▶ _YOUR INSTRUCTIONS_
Copy out every line of the records below, requests included, multiplying the x and y pixel coordinates and the depth value of each keypoint in the answers by 2.4. Round each result to a whole number, with halves rounded up.

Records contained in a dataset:

■ ■ ■ ■ ■

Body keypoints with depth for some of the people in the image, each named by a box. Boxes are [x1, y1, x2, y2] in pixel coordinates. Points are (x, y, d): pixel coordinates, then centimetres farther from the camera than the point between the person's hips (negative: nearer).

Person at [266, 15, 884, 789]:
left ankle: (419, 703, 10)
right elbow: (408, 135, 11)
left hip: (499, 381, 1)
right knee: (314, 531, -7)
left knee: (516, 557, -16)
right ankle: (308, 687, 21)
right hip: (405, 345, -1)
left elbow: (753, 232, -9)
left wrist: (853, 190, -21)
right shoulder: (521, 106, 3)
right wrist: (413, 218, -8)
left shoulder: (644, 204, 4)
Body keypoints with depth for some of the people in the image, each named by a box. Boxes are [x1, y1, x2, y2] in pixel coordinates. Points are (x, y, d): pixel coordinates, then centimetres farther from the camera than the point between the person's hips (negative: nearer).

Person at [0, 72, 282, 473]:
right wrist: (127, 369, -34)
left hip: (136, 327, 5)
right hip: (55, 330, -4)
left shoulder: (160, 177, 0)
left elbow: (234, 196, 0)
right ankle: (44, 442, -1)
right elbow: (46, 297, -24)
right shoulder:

■ ■ ■ ■ ■

▶ _ANSWER BELOW_
Body keypoints with depth for some of the people in the image, each named by a box. Boxes are [x1, y1, x2, y2] in pixel coordinates. Points are (x, y, d): pixel coordinates, then centimetres farther from the camera than the point between the person's hips (negative: nearer).

Person at [266, 15, 884, 789]:
left ankle: (1006, 1687, 24)
right elbow: (979, 324, 26)
left hip: (1198, 914, 2)
right knee: (754, 1274, -17)
left knee: (1238, 1337, -38)
right ankle: (739, 1649, 50)
right hip: (972, 828, -2)
left elbow: (1807, 557, -22)
left wrist: (2047, 456, -50)
right shoulder: (1250, 254, 7)
right wrist: (991, 523, -19)
left shoulder: (1546, 490, 10)
Body keypoints with depth for some of the people in the image, each named by a box. Boxes are [x1, y1, x2, y2] in pixel coordinates. Points are (x, y, d): pixel coordinates, then centimetres farther from the camera than the point between the person's hips (negative: nearer).

Person at [0, 72, 282, 473]:
right wrist: (305, 886, -82)
left hip: (326, 785, 12)
right hip: (132, 792, -10)
left shoulder: (384, 425, 0)
left elbow: (562, 470, 0)
right ankle: (106, 1061, -2)
right elbow: (110, 713, -58)
right shoulder:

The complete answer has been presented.